Em God Child temos a elegância e o detalhamento do traço belíssimo unidos com a profundidade da abordagem do enredo em uma Inglaterra com ares de Sherlock Holmes. Cain é um conde que coleciona venenos e investiga mistérios ao lado do seu fiel mordomo Riff, ao mesmo tempo em que lida com as ações da organização Delilah. Um enredo que de início parece simples, mas desenrola-se em uma trama de mistérios e horrores, sem perder as explicações científicas, além de conter dramas bem-feitos e destruidores de corações.

Com referências que passam de Kafka para Alice no País das Maravilhas até chegar em Jack, o Estripador, Kaori Yuki aproveita para destruir a sua infância reformulando contos de fadas e versões das cantigas da Mamãe Gansa – incluindo-se aqui a música das Meninas Super Poderosas numa forma traumatizante. Com uma tradução que de início erra feio (“mãe” no lugar de “madrasta” justo no primeiro capítulo) e resultou na mudança de tradutores, o resultado final é um trabalho quase impecável da editora brasileira para aquele que é o manga que reúne tudo que há de bom no estilo de Kaori Yuki.

Outros

Blood Hound (Vampire Host)

Blood Hound (Vampire Host)

Grand Guignol Orchestra, de cinco volumes,é um apocalipse zumbi em um cenário medieval, no qual um grupo formado por músicos mercenários e uma garota com uma estranha habilidade viajam o mundo a mando de uma rainha louca. Boy’s Next Door é um Boys Love (yaoi) de volume único com uma história trágica e personagens envolventes mesmo com o pouco tempo de desenvolvimento da trama. Fairy Cube, Cruel FairyTales, Ludwig Kakumei são mangas curtos e trabalham com a subversão dos contos de fadas.

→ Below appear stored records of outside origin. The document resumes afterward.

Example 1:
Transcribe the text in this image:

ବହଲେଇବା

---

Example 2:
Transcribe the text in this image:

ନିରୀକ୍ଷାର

Entre tantas outras obras, destaca-se Blood Hound, que se difere do estilo da autora pelo humor ser o principal gênero do manga. Conta a história de quando uma jovem se envolve com vampiros hosts – para uma definição do que é um Host Club, clicar no AQUI. O manga ganhou uma adaptação em dorama de 12 episódios com o título de Vampire Host.

Todos os mangas citados poderiam ser uma excelente pedida para a publicação no Brasil, especialmente pelo histórico da autora no país. Atualmente Kaori Yuki trabalha em Kakei no Alice, iniciado neste ano na revista Aria da Kodansha. Considerando a adoração da mangaka por Alice no País da Maravilhas, a grande inspiração para a obra, no futuro também poderá vir a ser uma outra excelente pedida para o mercado nacional.

Referências para este post: O Vitoriano e o Gótico no mangá Count Cain, de João Antonio Cattivelli Salvadoretti; Literatura Gótica e Sobrenatural; A História da literatura gótica – Obras e escritores, de Amanda Pimenta; santa Wikipédia.

Já ouviu falar em Kaori Yuki? É a mangaka de […]

8 thoughts on “As obras de Kaori Yuki e a arte gótica no manga”

  1. Não tenho grande conhecimento na área dos mangás. Esse artigo realmente me encantou, irei procurar o trabalho dessa mangaka hoje mesmo para começar a ler. Muito obrigado pela recomendação.

  2. Pra mim só faltam 10 edições de AS para eu ter minha coleção completa!E eu te falo que eu fico em cima do muro com o traço dela, tem horas que eu gosto mas tem horas que eu acho terrivel o traço dela!Mas a emoção que ela traz na história é incrivel ( as ediçoões 3 e 4 e 6 não me deixam mentir!), não tem como não se identificar!

    1. Sim, a emoção é um dos pontos fortes da Kaori Yuki e realmente não tem como não identificar com a história e com as personagens. Já chegou a ver o traço dela em Conde Cain e mais atualmente? Apesar de todo o detalhamento que ela já tem em AS, em God Child (e nos mangás mais recentes) é tão elegante e detalhado o traço. Boa sorte em completar a coleção de Angel Sanctuary!